The case stemmed from an incident involving William Bernard of Eagan. In 2012, Bernard was charged with two felony counts after he refused a Breathalyzer. He was arrested after officers approached him at a public boat ramp and asked him to submit to field sobriety tests. In Bernard's case, as with the two cases out of North Dakota, the state's supreme courts ruled against the drivers.

Charles Rothfeld, a Washington, D.C.-based attorney who represented Bernard and two other men from North Dakota, argued that Minnesota's existing law is at fundamental odds with protections against unreasonable search and seizure.

"On this basis … where is the right to drive in the Constitution?" Chief Justice John Roberts asked Rothfeld.

Justice Stephen Breyer pushed Rothfeld on the actual invasiveness of a breath test, arguing that people exhale air that is going out in the atmosphere anyway.
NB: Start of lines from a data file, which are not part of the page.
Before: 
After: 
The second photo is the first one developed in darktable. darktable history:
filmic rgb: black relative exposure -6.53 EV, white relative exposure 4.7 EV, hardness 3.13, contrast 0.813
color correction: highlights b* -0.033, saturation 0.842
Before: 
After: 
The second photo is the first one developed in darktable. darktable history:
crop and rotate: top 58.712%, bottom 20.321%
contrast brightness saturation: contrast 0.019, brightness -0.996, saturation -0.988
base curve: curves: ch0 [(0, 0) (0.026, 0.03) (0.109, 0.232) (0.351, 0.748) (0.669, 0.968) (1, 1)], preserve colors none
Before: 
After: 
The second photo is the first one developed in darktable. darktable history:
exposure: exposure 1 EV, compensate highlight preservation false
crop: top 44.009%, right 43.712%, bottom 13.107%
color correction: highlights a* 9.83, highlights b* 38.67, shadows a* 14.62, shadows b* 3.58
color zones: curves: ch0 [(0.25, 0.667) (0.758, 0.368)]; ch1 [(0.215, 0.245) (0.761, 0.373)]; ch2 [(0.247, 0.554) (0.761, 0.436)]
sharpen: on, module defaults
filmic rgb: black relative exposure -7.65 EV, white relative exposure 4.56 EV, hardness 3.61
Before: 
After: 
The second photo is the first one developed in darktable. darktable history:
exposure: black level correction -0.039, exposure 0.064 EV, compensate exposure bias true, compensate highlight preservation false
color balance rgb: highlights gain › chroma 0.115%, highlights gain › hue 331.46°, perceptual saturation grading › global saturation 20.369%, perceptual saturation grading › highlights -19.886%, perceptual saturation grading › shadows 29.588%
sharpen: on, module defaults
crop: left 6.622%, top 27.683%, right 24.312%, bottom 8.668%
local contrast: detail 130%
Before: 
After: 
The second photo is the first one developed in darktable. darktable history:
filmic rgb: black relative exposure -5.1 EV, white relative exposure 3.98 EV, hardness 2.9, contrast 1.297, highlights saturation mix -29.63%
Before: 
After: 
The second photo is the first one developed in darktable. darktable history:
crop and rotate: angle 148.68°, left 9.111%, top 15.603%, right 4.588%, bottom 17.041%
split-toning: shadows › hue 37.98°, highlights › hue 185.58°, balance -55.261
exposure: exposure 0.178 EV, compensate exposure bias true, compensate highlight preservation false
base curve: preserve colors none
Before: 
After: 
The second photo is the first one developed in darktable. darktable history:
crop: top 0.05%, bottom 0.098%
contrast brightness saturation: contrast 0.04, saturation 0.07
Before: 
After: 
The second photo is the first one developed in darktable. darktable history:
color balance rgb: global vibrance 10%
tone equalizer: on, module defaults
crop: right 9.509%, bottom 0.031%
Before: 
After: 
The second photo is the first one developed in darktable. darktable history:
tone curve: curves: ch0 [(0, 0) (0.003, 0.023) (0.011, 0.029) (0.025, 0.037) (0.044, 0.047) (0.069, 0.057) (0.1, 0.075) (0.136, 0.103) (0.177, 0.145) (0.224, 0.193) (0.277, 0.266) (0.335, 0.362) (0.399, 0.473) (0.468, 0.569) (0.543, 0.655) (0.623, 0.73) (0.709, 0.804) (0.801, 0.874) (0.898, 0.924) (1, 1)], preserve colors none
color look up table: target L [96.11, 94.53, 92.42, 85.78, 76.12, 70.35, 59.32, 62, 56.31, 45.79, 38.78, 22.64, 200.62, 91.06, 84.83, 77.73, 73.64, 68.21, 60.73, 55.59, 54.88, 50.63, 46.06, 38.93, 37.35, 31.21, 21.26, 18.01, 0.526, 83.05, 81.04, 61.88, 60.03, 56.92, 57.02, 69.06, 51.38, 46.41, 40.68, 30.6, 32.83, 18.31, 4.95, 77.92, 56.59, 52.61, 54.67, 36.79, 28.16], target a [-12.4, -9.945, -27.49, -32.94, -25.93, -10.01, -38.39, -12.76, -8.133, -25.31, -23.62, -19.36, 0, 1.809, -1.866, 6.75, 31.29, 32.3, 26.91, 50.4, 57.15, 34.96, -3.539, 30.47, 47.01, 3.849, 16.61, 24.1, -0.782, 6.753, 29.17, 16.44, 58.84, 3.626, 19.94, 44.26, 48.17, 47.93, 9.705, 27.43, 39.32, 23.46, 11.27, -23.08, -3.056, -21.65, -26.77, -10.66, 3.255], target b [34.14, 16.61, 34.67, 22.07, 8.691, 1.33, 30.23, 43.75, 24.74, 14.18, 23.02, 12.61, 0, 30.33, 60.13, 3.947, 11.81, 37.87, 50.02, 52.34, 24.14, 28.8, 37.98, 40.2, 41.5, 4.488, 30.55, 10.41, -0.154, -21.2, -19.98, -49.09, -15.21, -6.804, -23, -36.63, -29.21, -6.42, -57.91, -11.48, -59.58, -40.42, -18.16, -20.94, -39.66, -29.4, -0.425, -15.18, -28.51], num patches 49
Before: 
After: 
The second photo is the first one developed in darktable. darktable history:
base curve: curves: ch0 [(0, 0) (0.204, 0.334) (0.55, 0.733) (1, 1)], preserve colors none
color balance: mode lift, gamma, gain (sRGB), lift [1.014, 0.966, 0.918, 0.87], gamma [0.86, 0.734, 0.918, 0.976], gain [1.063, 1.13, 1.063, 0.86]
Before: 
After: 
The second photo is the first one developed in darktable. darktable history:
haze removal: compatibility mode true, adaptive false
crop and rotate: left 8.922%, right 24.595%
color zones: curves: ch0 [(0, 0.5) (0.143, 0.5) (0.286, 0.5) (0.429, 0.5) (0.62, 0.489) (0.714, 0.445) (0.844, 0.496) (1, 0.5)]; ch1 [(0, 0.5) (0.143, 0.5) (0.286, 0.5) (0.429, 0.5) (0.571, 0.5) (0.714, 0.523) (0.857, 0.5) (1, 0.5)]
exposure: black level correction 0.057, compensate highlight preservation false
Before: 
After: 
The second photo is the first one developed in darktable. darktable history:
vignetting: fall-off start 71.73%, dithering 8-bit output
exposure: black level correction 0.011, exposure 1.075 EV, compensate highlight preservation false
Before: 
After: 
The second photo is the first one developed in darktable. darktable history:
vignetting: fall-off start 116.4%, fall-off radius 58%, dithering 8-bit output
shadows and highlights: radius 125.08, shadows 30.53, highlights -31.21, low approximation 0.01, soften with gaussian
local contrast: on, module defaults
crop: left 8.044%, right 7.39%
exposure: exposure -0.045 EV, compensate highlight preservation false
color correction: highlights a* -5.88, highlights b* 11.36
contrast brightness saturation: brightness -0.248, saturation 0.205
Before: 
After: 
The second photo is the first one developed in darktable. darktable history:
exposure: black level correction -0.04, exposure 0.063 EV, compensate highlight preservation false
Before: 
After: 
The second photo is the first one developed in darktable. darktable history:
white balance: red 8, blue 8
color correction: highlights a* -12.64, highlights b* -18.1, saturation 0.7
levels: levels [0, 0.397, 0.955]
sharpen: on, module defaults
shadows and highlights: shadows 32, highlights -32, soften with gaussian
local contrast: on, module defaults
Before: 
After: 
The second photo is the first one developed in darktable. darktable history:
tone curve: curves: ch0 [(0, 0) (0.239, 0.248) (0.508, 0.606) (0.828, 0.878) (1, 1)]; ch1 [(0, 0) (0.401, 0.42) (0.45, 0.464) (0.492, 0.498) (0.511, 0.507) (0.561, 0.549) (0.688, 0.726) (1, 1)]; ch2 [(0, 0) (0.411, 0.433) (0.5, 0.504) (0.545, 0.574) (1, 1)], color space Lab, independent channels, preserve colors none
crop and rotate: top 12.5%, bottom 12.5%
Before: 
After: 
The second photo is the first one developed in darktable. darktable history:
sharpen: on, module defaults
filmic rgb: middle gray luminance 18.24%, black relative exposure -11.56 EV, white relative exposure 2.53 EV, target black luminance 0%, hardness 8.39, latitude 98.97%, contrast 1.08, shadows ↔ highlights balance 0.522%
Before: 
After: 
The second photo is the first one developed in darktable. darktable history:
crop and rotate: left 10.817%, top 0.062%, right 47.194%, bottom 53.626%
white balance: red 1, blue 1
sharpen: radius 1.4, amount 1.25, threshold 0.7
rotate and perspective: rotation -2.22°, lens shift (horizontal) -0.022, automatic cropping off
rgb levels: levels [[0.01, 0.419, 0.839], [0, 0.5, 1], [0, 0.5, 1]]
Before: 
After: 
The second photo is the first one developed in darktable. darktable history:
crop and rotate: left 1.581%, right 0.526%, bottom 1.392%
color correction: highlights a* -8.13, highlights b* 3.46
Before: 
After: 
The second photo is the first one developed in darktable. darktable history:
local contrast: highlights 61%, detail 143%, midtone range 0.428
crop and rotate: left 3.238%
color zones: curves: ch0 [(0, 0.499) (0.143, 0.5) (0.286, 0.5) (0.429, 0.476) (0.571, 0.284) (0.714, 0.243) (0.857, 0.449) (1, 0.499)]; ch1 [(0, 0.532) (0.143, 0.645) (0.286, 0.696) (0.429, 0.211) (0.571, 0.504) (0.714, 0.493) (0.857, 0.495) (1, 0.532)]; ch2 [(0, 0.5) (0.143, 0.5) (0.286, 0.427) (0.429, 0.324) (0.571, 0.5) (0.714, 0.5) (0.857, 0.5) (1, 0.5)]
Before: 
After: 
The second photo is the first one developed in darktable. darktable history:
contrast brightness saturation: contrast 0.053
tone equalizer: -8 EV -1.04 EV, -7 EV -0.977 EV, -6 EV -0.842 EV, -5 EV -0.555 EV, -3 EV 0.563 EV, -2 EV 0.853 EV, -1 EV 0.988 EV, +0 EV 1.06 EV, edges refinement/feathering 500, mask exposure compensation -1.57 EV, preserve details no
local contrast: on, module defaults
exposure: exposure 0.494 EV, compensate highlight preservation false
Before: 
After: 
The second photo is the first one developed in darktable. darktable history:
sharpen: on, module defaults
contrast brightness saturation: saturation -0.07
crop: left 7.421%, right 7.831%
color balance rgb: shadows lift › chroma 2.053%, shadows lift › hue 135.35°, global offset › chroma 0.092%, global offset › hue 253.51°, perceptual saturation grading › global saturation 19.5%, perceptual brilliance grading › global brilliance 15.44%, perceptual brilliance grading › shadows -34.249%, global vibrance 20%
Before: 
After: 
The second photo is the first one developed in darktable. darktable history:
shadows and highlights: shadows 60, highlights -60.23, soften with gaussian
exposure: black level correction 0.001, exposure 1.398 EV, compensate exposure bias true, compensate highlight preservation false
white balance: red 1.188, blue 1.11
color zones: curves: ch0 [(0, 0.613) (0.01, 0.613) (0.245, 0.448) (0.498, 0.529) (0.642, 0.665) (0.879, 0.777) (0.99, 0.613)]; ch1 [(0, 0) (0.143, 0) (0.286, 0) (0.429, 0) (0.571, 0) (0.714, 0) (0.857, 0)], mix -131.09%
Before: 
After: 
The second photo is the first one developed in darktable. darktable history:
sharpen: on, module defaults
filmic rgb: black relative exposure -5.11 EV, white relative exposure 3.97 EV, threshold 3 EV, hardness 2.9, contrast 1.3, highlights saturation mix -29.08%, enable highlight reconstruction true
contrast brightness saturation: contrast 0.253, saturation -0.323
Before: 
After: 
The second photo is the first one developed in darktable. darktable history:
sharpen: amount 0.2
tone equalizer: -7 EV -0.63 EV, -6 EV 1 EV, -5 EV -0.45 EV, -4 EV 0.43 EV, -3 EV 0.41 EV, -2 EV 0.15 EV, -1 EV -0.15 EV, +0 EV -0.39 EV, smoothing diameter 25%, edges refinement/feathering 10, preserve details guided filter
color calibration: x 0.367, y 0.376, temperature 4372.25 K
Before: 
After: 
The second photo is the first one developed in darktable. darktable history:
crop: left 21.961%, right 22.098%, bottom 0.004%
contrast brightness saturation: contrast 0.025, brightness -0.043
He asked what was wrong with taking a breath test when it could save "lots of lives" if it dissuaded some people from drunken driving.

Rothfeld called a breath test "a significant intrusion on personal liberty" — a sentence interrupted by Justice Elena Kagan, who said, "this is about as uninvasive as a test can be!"

Justices saved some of the toughest questions for attorneys representing the states.

Justice Sonia Sotomayor pressed both the North Dakota and Minnesota attorneys on their assertion it could be a burden to get a warrant every time they wanted to do a breath or blood test — particularly if most tests, even Breathalyzers, are conducted in police stations.

Kathryn Keena, an assistant Dakota County attorney, told the court it is a huge burden, especially for rural counties, to require a warrant in every single potential investigation of drunken driving. Some attorneys estimate that authorities administer 20,000 breath tests each year in Minnesota.

Keena said that in a lot of jurisdictions there is only one officer on duty at a time, and a judge home asleep, which can make warrants an extra burden.

Sotomayor told Keena that Minnesota was asking the Supreme Court to waive a constitutional protection just to make it easier for states to prosecute suspected drunken drivers, which is not the high court's role. "It's as if you want to create an exception to the Fourth Amendment … in a drastic way," Sotomayor said.

Then, in a lighter moment, Breyer quipped to Keena, "Justice Sotomayor is assuming you're going to lose and she would like your reaction!"

The courtroom laughed and Keena sat down.

Afterward, Keena said she felt hopeful about the direction of the court's arguments.

It seemed the justices were eventually going to grant that breath tests could be taken without a warrant — and allowed to be attached to a criminal penalty for saying no — but they might reject that blood or urine samples be treated equally, she said.

Keena said that would make it harder to prosecute driving-while-on-drugs cases, however.

"We're finding in some situations that a lot of these arrests are occurring at times that judges are sleeping and it's really difficult to try and get a search warrant," she said. "The judges talk about getting warrants in 15 minutes and that's not the case yet in Minnesota."

On the other side, Jeffrey Sheridan, a Minnesota attorney who represented Bernard in front of the state's Supreme Court, said he, too, was hopeful.

He doesn't think the court will draw a distinction between a breath test and a more invasive blood or urine test.

"At the end of the day it's not the nature of the intrusion, but the purpose of the intrusion," Sheridan said outside the court Wednesday.

"The court clearly indicated in their exchange with government lawyers that it's not that big of a deal to just go get a warrant," he said. "If you're too disinterested in that, and you just prosecute the guy, I don't see the court as being willing to go down that path."

The high court's final ruling is expected in the next two months.